Facebook does a massively poor job of protecting its users data and ultimately maintaining their privacy. Be it the violation of more than 80 million accounts in the Facebook-Cambridge Analytica scandal, or the exposure of over 500 million user IDs and passwords a few months ago, the social network has proven time and again that it simply isn’t up to the job. And now, it is looking at a $5 billion fine after the latest probe in its privacy problems has ended.
The U.S Federal Trade Commission (FTC) joined a group of federal agencies last year to investigate Facebook’s actions in the Cambridge Analytica scandal. Now, according to the Wall Street Journal, a party-line vote carried by FTC commissioners has reached the conclusion that its time to end the probe with a $5 billion payout.

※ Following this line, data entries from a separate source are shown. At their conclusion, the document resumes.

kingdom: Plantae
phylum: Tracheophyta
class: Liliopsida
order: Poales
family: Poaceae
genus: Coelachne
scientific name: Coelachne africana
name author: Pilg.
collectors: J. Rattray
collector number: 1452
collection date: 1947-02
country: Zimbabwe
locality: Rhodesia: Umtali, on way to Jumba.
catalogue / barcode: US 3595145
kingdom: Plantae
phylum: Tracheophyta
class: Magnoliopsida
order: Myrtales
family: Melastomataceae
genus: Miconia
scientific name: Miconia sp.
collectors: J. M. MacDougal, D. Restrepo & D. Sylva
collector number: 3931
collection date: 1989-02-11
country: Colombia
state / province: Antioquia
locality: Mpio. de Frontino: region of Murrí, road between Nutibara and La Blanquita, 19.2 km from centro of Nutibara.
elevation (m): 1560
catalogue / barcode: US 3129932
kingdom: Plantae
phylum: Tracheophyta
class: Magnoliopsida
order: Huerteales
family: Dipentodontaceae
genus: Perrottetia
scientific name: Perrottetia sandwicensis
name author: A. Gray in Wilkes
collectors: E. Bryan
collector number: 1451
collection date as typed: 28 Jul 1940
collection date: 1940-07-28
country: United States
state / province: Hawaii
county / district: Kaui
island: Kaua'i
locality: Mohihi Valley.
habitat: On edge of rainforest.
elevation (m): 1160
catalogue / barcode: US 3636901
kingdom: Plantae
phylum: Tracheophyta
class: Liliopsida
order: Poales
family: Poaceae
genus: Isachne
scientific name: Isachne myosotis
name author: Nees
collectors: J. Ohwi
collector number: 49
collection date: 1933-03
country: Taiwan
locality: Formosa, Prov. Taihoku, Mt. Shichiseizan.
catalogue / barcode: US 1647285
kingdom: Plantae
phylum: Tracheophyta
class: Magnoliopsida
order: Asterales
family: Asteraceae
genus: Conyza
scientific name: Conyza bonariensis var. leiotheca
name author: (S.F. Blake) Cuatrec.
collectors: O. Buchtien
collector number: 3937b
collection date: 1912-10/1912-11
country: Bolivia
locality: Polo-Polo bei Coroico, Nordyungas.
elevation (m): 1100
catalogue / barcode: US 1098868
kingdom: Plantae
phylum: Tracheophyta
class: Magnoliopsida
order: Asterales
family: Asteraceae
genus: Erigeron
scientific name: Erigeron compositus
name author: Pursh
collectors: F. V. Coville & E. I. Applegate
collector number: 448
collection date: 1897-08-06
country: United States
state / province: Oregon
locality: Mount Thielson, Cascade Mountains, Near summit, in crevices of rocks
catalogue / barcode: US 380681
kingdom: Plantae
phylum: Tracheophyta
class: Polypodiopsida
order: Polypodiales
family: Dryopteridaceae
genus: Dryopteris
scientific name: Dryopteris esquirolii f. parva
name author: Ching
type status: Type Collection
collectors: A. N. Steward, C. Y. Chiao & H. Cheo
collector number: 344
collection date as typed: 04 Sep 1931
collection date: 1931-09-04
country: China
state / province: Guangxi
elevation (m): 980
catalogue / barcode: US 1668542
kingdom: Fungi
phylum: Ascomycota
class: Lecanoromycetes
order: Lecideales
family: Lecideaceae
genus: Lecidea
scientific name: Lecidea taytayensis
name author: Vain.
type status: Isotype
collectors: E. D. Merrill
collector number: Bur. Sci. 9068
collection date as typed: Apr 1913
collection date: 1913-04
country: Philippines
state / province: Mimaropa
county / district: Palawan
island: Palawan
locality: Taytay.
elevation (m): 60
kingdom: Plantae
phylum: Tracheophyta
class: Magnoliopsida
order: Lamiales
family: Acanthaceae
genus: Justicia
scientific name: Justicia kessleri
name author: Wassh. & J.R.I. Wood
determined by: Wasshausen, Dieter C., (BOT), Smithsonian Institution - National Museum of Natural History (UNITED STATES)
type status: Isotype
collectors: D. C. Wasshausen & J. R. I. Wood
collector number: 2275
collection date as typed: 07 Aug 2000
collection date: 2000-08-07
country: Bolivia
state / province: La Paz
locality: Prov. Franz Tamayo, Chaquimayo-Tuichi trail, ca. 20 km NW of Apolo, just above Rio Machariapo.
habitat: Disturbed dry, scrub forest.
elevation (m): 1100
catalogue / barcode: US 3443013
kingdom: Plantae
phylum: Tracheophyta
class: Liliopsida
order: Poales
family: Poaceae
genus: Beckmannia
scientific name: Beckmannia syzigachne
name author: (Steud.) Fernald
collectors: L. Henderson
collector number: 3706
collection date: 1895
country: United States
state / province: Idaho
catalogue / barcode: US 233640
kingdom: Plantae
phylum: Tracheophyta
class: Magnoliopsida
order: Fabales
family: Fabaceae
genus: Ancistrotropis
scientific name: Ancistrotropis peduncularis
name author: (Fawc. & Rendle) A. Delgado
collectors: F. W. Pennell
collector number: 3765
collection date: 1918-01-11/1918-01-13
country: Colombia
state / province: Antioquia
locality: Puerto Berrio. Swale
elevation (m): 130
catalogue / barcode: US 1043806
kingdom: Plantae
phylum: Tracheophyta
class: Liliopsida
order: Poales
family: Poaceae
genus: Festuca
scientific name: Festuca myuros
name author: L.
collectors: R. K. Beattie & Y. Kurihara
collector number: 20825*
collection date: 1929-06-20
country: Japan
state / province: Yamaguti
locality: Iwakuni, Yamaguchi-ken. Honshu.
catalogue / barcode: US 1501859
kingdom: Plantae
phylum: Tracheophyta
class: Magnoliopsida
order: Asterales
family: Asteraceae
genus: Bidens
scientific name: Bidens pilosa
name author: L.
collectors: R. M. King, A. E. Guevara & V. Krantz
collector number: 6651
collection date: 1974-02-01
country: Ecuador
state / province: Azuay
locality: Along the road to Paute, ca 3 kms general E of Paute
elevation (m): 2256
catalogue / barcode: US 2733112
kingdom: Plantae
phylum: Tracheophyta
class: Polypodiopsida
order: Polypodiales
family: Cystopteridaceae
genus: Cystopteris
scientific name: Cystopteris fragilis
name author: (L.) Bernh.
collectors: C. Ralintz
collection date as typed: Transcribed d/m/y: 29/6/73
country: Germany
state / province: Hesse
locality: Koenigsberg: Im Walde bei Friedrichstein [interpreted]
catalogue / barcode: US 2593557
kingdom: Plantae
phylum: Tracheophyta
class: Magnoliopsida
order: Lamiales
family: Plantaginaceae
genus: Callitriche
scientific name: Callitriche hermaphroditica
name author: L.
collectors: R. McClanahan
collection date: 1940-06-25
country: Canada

That might seem like a hefty figure, but for Facebook, a company that generated revenues of approximately $15 billion last fiscal quarter, it’s hardly going to hurt. In fact, if anything, the company reportedly set aside $3 billion knowing that it’ll come down to a payout at the end.
Aside from hitting them in the pocket, the settlement agreed upon by the FTC also dictates that Facebook comply with governmental restrictions with respect to how it treats user privacy. Apparently, lawmakers for the FTC proposed a whole set of penalties that should be imposed on Facebook, including the deletion of tracking data, restricting ad targeting and limiting certain information collection.
This settlement, however, could actually end up working for Facebook in the long run. Now that the company is facing investigations over its anti-competitive business practices and its cryptocurrency Libra is being viewed with intense suspicion by none other than the President himself, it has an opportunity to buy itself out of more strict measures and oversight.